Warm House
Warm House.
Warm House (live at BookPeople, Austin, TX, 10/20/15).
Ian Penman, in a review of Unfaithful Music & Disappearing Ink that ran in The Guardian last month, notes that:
Declan Patrick Aloysius MacManus (AKA Elvis Costello) says he wrote his memoir to give his sons an idea of who he used to be (“It was so much easier / when I was cruel…”), and how he came to be the man he is now.

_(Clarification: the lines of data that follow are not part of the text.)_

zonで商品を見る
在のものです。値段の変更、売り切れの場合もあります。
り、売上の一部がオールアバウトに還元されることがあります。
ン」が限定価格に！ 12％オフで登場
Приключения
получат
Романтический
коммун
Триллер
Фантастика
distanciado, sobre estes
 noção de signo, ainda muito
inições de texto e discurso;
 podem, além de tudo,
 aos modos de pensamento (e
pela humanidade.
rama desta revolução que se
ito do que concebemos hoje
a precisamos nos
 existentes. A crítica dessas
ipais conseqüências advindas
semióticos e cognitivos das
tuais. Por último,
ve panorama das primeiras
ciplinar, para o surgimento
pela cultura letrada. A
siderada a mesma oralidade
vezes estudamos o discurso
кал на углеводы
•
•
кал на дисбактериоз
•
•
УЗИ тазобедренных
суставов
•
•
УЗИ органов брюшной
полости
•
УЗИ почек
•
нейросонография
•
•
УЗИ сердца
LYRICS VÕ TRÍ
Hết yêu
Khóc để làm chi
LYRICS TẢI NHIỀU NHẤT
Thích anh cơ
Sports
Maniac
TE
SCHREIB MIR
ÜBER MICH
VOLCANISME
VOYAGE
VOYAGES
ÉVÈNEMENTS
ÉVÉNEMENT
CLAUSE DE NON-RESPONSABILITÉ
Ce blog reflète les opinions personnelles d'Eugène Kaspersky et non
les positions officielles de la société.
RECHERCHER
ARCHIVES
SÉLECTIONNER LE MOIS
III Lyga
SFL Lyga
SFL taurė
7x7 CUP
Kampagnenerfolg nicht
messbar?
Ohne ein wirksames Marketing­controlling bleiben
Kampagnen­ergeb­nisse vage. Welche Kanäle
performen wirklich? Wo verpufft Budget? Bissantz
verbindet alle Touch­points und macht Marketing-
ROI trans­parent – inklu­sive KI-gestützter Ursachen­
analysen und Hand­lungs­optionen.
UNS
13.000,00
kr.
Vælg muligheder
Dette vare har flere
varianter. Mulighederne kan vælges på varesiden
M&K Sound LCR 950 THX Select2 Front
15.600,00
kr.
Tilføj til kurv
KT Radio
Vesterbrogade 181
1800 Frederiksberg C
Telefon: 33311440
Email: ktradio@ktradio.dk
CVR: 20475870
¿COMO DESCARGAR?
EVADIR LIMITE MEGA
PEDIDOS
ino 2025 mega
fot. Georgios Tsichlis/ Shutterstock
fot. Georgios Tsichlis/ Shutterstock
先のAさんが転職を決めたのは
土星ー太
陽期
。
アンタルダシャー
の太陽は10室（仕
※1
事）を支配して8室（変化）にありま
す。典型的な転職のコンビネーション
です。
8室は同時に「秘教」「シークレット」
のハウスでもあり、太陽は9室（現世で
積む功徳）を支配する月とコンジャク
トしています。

I’m not sure where this assertion comes from – Costello’s statement of purpose might be somewhere in the text, and I do have a faint memory of having read it previously, but I can’t seem to find it now. Perhaps it’s just an assumption: why else would a father of three write down his life story? Anyway, the review goes on to complain – I’m paraphrasing here – that Costello became the man he is quite a while ago, and that the book’s account of what’s happened since isn’t all that interesting. Its back half is, Penman grouses, an “un-edgy portrait of the artist as mature craftsman.” There’s something to this: nobody’s grownuphood makes for stories as gripping as the process by which he came to be. Penman sums up the memoir’s material of more recent vintage with a sharpshooter’s precision: “I met [insert musician here, Allen Toussaint or Burt Bacharach or Paul McCartney], and he was just lovely and we worked together…” Penman prefers the earlier stuff, songwise and storywise alike, and it’s hard not to feel like the author of the book agrees: by far its liveliest prose, and for that matter the stuff that tends to be discussed most in interviews promoting it, is Costello’s era of development, the long road to stardom, his “apprenticeship,” as he calls it. No wonder, really. Costello’s kids know, after all, the man he is now. The guy that requires an introduction, an explanation, often an apology, is the one he “used to be.”